As they continue living together, Divya gradually begins to understand Sunil's kindness and integrity. Their relationship slowly improves, particularly after she cares for him when he is assaulted by an office attendant whom he had dismissed from work, and other members of his union. Despite recognizing her growing affection, Sunil distances himself emotionally, believing he must prepare himself for life after their separation. Hurt by his words, Divya decides to leave for Mysore, but before departing she confesses her love for him and tears up the divorce papers. Sunil eventually admits that he too loves her, and Divya chooses to stay with him.

== Production ==
Filming took place in Mysore and New Delhi.
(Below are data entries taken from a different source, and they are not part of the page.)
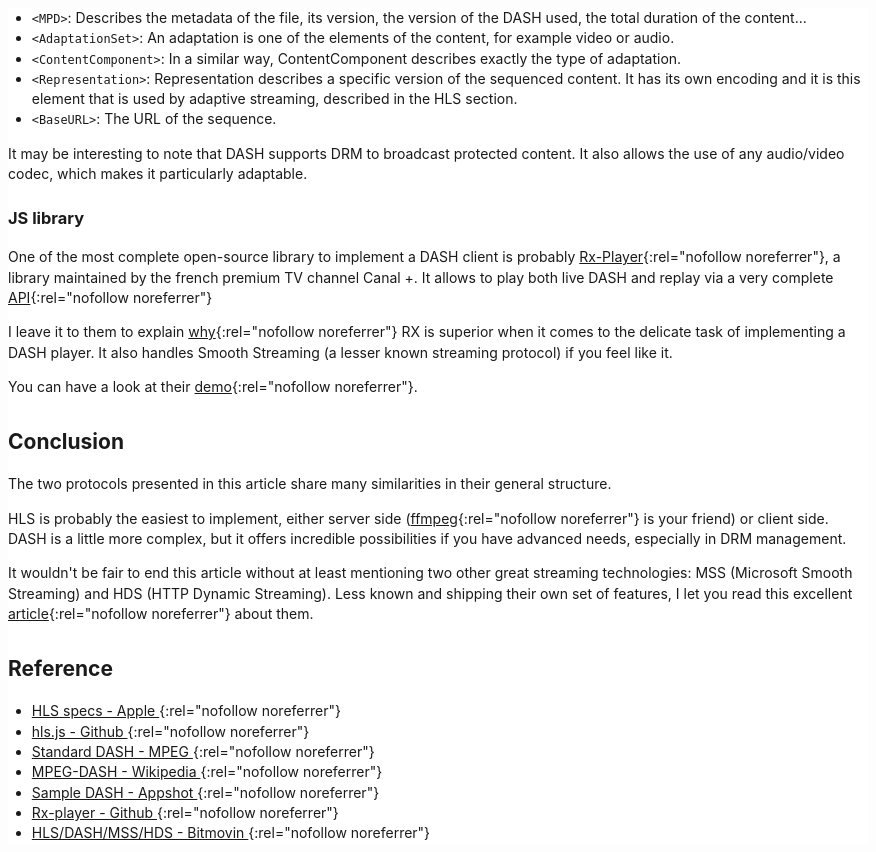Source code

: - `<MPD>`: Describes the metadata of the file, its version, the version of the DASH used, the total duration of the content...
- `<AdaptationSet>`: An adaptation is one of the elements of the content, for example video or audio.
- `<ContentComponent>`: In a similar way, ContentComponent describes exactly the type of adaptation.
- `<Representation>`: Representation describes a specific version of the sequenced content. It has its own encoding and it is this element that is used by adaptive streaming, described in the HLS section.
- `<BaseURL>`: The URL of the sequence.

It may be interesting to note that DASH supports DRM to broadcast protected content. It also allows the use of any audio/video codec, which makes it particularly adaptable.

### JS library

One of the most complete open-source library to implement a DASH client is probably [Rx-Player](https://github.com/canalplus/rx-player){:rel="nofollow noreferrer"}, a library maintained by the french premium TV channel Canal +. It allows to play both live DASH and replay via a very complete [API](https://github.com/canalplus/rx-player/blob/master/doc/api/index.md){:rel="nofollow noreferrer"}

I leave it to them to explain [why](https://github.com/canalplus/rx-player#why-a-new-player){:rel="nofollow noreferrer"} RX is superior when it comes to the delicate task of implementing a DASH player. It also handles Smooth Streaming (a lesser known streaming protocol) if you feel like it.

You can have a look at their [demo](http://developers.canal-plus.com/rx-player/){:rel="nofollow noreferrer"}.

## Conclusion

The two protocols presented in this article share many similarities in their general structure.

HLS is probably the easiest to implement, either server side ([ffmpeg](https://www.ffmpeg.org/){:rel="nofollow noreferrer"} is your friend) or client side.<br>
DASH is a little more complex, but it offers incredible possibilities if you have advanced needs, especially in DRM management.

It wouldn't be fair to end this article without at least mentioning two other great streaming technologies: MSS (Microsoft Smooth Streaming) and HDS (HTTP Dynamic Streaming). Less known and shipping their own set of features, I let you read this excellent [article](https://bitmovin.com/mpeg-dash-vs-apple-hls-vs-microsoft-smooth-streaming-vs-adobe-hds/){:rel="nofollow noreferrer"} about them.

## Reference

* [ HLS specs - Apple ](https://developer.apple.com/streaming/){:rel="nofollow noreferrer"}
* [ hls.js - Github ](https://github.com/video-dev/hls.js/tree/master){:rel="nofollow noreferrer"}
* [ Standard DASH - MPEG ](http://mpeg.chiariglione.org/standards/mpeg-dash){:rel="nofollow noreferrer"}
* [ MPEG-DASH - Wikipedia ](https://en.wikipedia.org/wiki/Dynamic_Adaptive_Streaming_over_HTTP){:rel="nofollow noreferrer"}
* [ Sample DASH - Appshot ](http://dash-mse-test.appspot.com/media.html){:rel="nofollow noreferrer"}
* [ Rx-player - Github ](https://github.com/canalplus/rx-player){:rel="nofollow noreferrer"}
* [ HLS/DASH/MSS/HDS - Bitmovin ](https://bitmovin.com/mpeg-dash-vs-apple-hls-vs-microsoft-smooth-streaming-vs-adobe-hds/){:rel="nofollow noreferrer"}
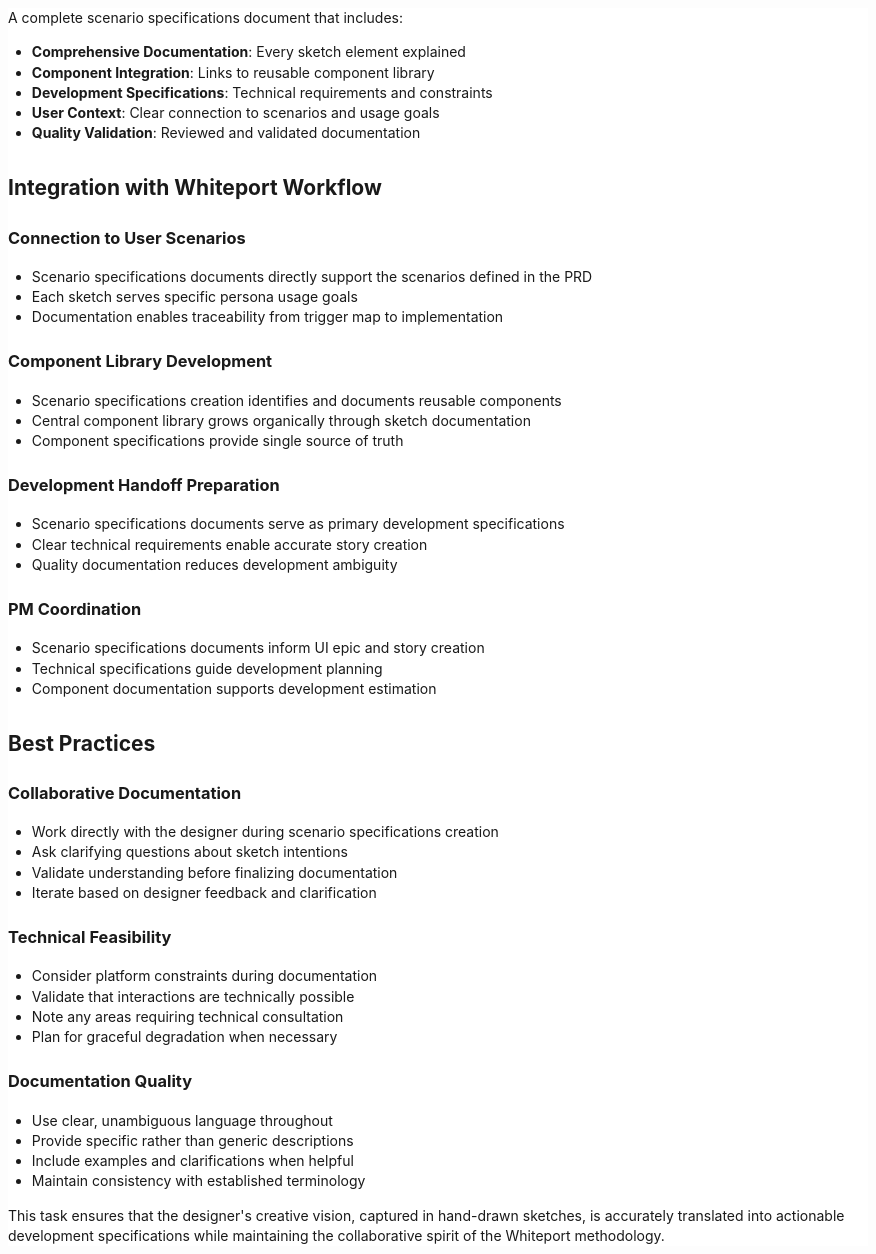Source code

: A complete scenario specifications document that includes:
- **Comprehensive Documentation**: Every sketch element explained
- **Component Integration**: Links to reusable component library
- **Development Specifications**: Technical requirements and constraints
- **User Context**: Clear connection to scenarios and usage goals
- **Quality Validation**: Reviewed and validated documentation

## Integration with Whiteport Workflow

### **Connection to User Scenarios**
- Scenario specifications documents directly support the scenarios defined in the PRD
- Each sketch serves specific persona usage goals
- Documentation enables traceability from trigger map to implementation

### **Component Library Development**
- Scenario specifications creation identifies and documents reusable components
- Central component library grows organically through sketch documentation
- Component specifications provide single source of truth

### **Development Handoff Preparation**
- Scenario specifications documents serve as primary development specifications
- Clear technical requirements enable accurate story creation
- Quality documentation reduces development ambiguity

### **PM Coordination**
- Scenario specifications documents inform UI epic and story creation
- Technical specifications guide development planning
- Component documentation supports development estimation

## Best Practices

### **Collaborative Documentation**
- Work directly with the designer during scenario specifications creation
- Ask clarifying questions about sketch intentions
- Validate understanding before finalizing documentation
- Iterate based on designer feedback and clarification

### **Technical Feasibility**
- Consider platform constraints during documentation
- Validate that interactions are technically possible
- Note any areas requiring technical consultation
- Plan for graceful degradation when necessary

### **Documentation Quality**
- Use clear, unambiguous language throughout
- Provide specific rather than generic descriptions
- Include examples and clarifications when helpful
- Maintain consistency with established terminology

This task ensures that the designer's creative vision, captured in hand-drawn sketches, is accurately translated into actionable development specifications while maintaining the collaborative spirit of the Whiteport methodology.
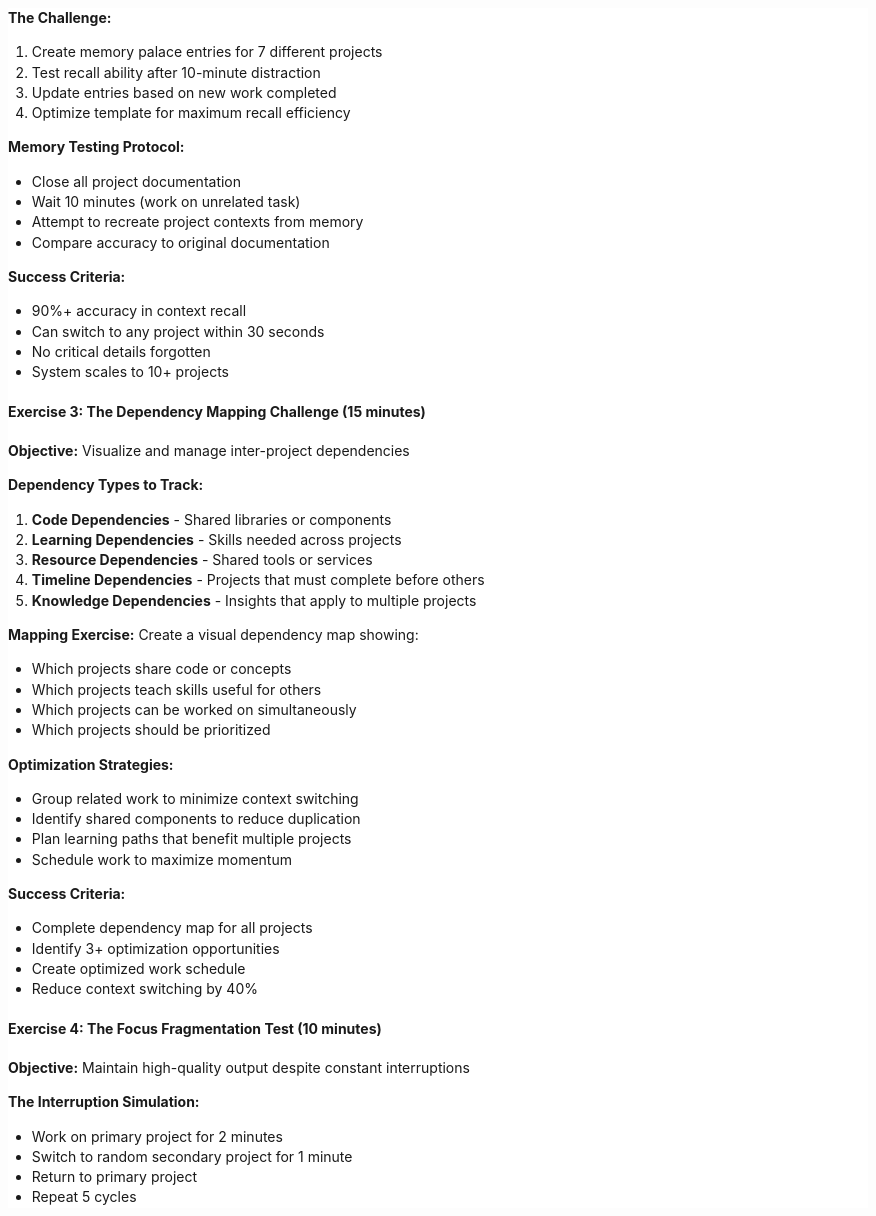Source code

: **The Challenge:**
1. Create memory palace entries for 7 different projects
2. Test recall ability after 10-minute distraction
3. Update entries based on new work completed
4. Optimize template for maximum recall efficiency

**Memory Testing Protocol:**
- Close all project documentation
- Wait 10 minutes (work on unrelated task)
- Attempt to recreate project contexts from memory
- Compare accuracy to original documentation

**Success Criteria:**
- 90%+ accuracy in context recall
- Can switch to any project within 30 seconds
- No critical details forgotten
- System scales to 10+ projects

#### Exercise 3: The Dependency Mapping Challenge (15 minutes)
**Objective:** Visualize and manage inter-project dependencies

**Dependency Types to Track:**
1. **Code Dependencies** - Shared libraries or components
2. **Learning Dependencies** - Skills needed across projects
3. **Resource Dependencies** - Shared tools or services
4. **Timeline Dependencies** - Projects that must complete before others
5. **Knowledge Dependencies** - Insights that apply to multiple projects

**Mapping Exercise:**
Create a visual dependency map showing:
- Which projects share code or concepts
- Which projects teach skills useful for others
- Which projects can be worked on simultaneously
- Which projects should be prioritized

**Optimization Strategies:**
- Group related work to minimize context switching
- Identify shared components to reduce duplication
- Plan learning paths that benefit multiple projects
- Schedule work to maximize momentum

**Success Criteria:**
- Complete dependency map for all projects
- Identify 3+ optimization opportunities
- Create optimized work schedule
- Reduce context switching by 40%

#### Exercise 4: The Focus Fragmentation Test (10 minutes)
**Objective:** Maintain high-quality output despite constant interruptions

**The Interruption Simulation:**
- Work on primary project for 2 minutes
- Switch to random secondary project for 1 minute
- Return to primary project
- Repeat 5 cycles
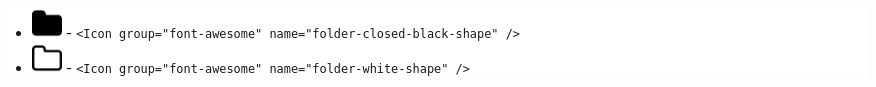  - <img src="./font-awesome/folder-closed-black-shape.png" height="30" width="30" /> - `<Icon group="font-awesome" name="folder-closed-black-shape" />`
 - <img src="./font-awesome/folder-white-shape.png" height="30" width="30" /> - `<Icon group="font-awesome" name="folder-white-shape" />`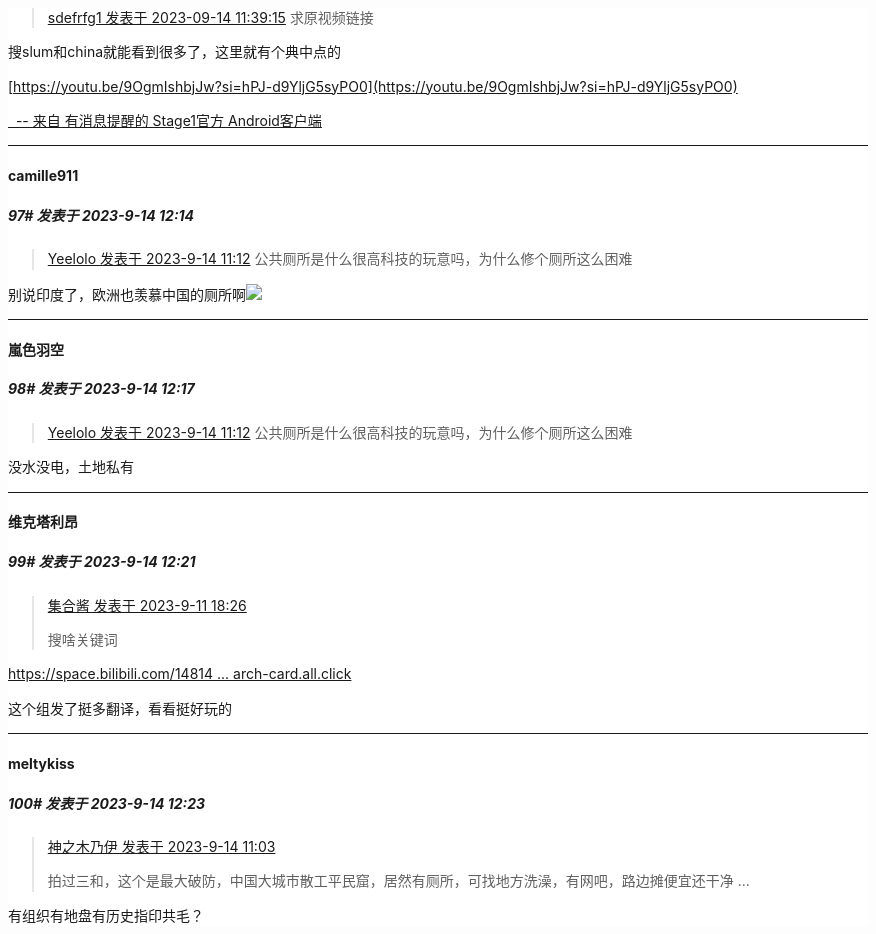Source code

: <blockquote><a href="httphttps://bbs.saraba1st.com/2b/forum.php?mod=redirect&amp;goto=findpost&amp;pid=62400550&amp;ptid=2152304" target="_blank">sdefrfg1 发表于 2023-09-14 11:39:15</a>
求原视频链接</blockquote>搜slum和china就能看到很多了，这里就有个典中点的

[https://youtu.be/9OgmIshbjJw?si=hPJ-d9YljG5syPO0](https://youtu.be/9OgmIshbjJw?si=hPJ-d9YljG5syPO0)

[  -- 来自 有消息提醒的 Stage1官方 Android客户端](https://www.coolapk.com/apk/140634)


*****

####  camille911  
##### 97#       发表于 2023-9-14 12:14

<blockquote><a href="httphttps://bbs.saraba1st.com/2b/forum.php?mod=redirect&amp;goto=findpost&amp;pid=62400143&amp;ptid=2152304" target="_blank">Yeelolo 发表于 2023-9-14 11:12</a>
公共厕所是什么很高科技的玩意吗，为什么修个厕所这么困难</blockquote>
别说印度了，欧洲也羡慕中国的厕所啊<img src="https://static.saraba1st.com/image/smiley/face2017/048.png" referrerpolicy="no-referrer">

*****

####  嵐色羽空  
##### 98#       发表于 2023-9-14 12:17

<blockquote><a href="httphttps://bbs.saraba1st.com/2b/forum.php?mod=redirect&amp;goto=findpost&amp;pid=62400143&amp;ptid=2152304" target="_blank">Yeelolo 发表于 2023-9-14 11:12</a>
公共厕所是什么很高科技的玩意吗，为什么修个厕所这么困难</blockquote>
没水没电，土地私有

*****

####  维克塔利昂  
##### 99#       发表于 2023-9-14 12:21

<blockquote><a href="httphttps://bbs.saraba1st.com/2b/forum.php?mod=redirect&amp;goto=findpost&amp;pid=62368989&amp;ptid=2152304" target="_blank">集合酱 发表于 2023-9-11 18:26</a>

搜啥关键词</blockquote>
[https://space.bilibili.com/14814 ... arch-card.all.click](https://space.bilibili.com/14814880?spm_id_from=333.337.search-card.all.click)

这个组发了挺多翻译，看看挺好玩的

*****

####  meltykiss  
##### 100#       发表于 2023-9-14 12:23

<blockquote><a href="httphttps://bbs.saraba1st.com/2b/forum.php?mod=redirect&amp;goto=findpost&amp;pid=62399987&amp;ptid=2152304" target="_blank">神之木乃伊 发表于 2023-9-14 11:03</a>

拍过三和，这个是最大破防，中国大城市散工平民窟，居然有厕所，可找地方洗澡，有网吧，路边摊便宜还干净 ...</blockquote>
有组织有地盘有历史指印共毛？
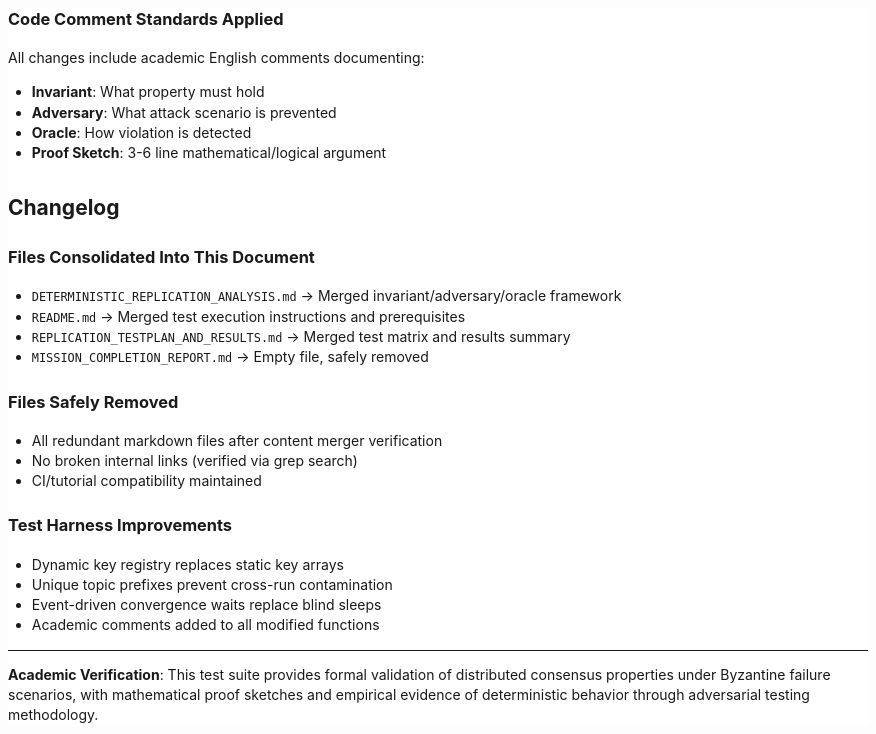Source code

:### Code Comment Standards Applied
All changes include academic English comments documenting:
- **Invariant**: What property must hold
- **Adversary**: What attack scenario is prevented  
- **Oracle**: How violation is detected
- **Proof Sketch**: 3-6 line mathematical/logical argument

## Changelog

### Files Consolidated Into This Document
- `DETERMINISTIC_REPLICATION_ANALYSIS.md` → Merged invariant/adversary/oracle framework
- `README.md` → Merged test execution instructions and prerequisites  
- `REPLICATION_TESTPLAN_AND_RESULTS.md` → Merged test matrix and results summary
- `MISSION_COMPLETION_REPORT.md` → Empty file, safely removed

### Files Safely Removed
- All redundant markdown files after content merger verification
- No broken internal links (verified via grep search)
- CI/tutorial compatibility maintained

### Test Harness Improvements  
- Dynamic key registry replaces static key arrays
- Unique topic prefixes prevent cross-run contamination
- Event-driven convergence waits replace blind sleeps
- Academic comments added to all modified functions

---

**Academic Verification**: This test suite provides formal validation of distributed consensus properties under Byzantine failure scenarios, with mathematical proof sketches and empirical evidence of deterministic behavior through adversarial testing methodology.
Four song sequences for the film were shot in Mysore and its vicinity in December 1998.

== Soundtrack ==
Hamsalekha scored music for the film including its soundtracks in addition to writing its lyrics. The soundtrack album constitutes six tracks.

Track listing
| No. | Title | Singer(s) | Length |
|---|---|---|---|
| 1. | "Baro Geleya" | K. S. Chithra | 4:59 |
| 2. | "Bul Bhulla" | Ramesh Chandra, K. S. Chithra | 5:11 |
| 3. | "Hoovige Thangali" | S. P. Balasubrahmanyam, K. S. Chithra | 4:51 |
| 4. | "Inchara Inchara" | K. S. Chithra | 4:54 |
| 5. | "Oho Chandrama" | S. P. Balasubrahmanyam | 5:12 |
| 6. | "Raja Raja" | Shiva Rajkumar | 4:51 |
| Total length: |  |  | 29:58 |

== Reception ==
Srikanth Srinivasa, reviewing the film for Deccan Herald, called the film "fairly decent" and wrote, "The film could have been easily trimmed in the dull first half. Music is mediocre by Hamsalekha's standards, except for the song Baaro baaro geleya... Director S Mahendar has faltered in the fight sequences of the film." He further wrote, "Ramesh is controlled and wooden as his character demands. Prema is pleasing and endearing as ever. Prema has put up a spirited performance. However, Ramesh looks jaded in the fight sequences that have been done badly. Shiva Rajkumar is wasted and so is Doddanna." S. Shiva Kumar wrote in The Times of India, "Director Mahender is catching up on the Tamil classics of the '80s. So, after a rehash of Bharathi Rajaa's Kadalora Kavidhaigal, it's Mani's Mouna Raagam. Mahender takes his job seriously and even the simplest of shots have the same camera angle. The most impressive aspect is that he doesn't tamper with the original and tries to use his imagination. If you haven't seen the original, this is not bad at all and is several notches above what's being served today It would have been much better if Mahender had used the original background score by Ilayaraja which was superb". Y Maheswara Reddy of The New Indian Express wrote, "Director Mahendar has taken every care to make it watchable by bringing out all the talent of the artists in this film".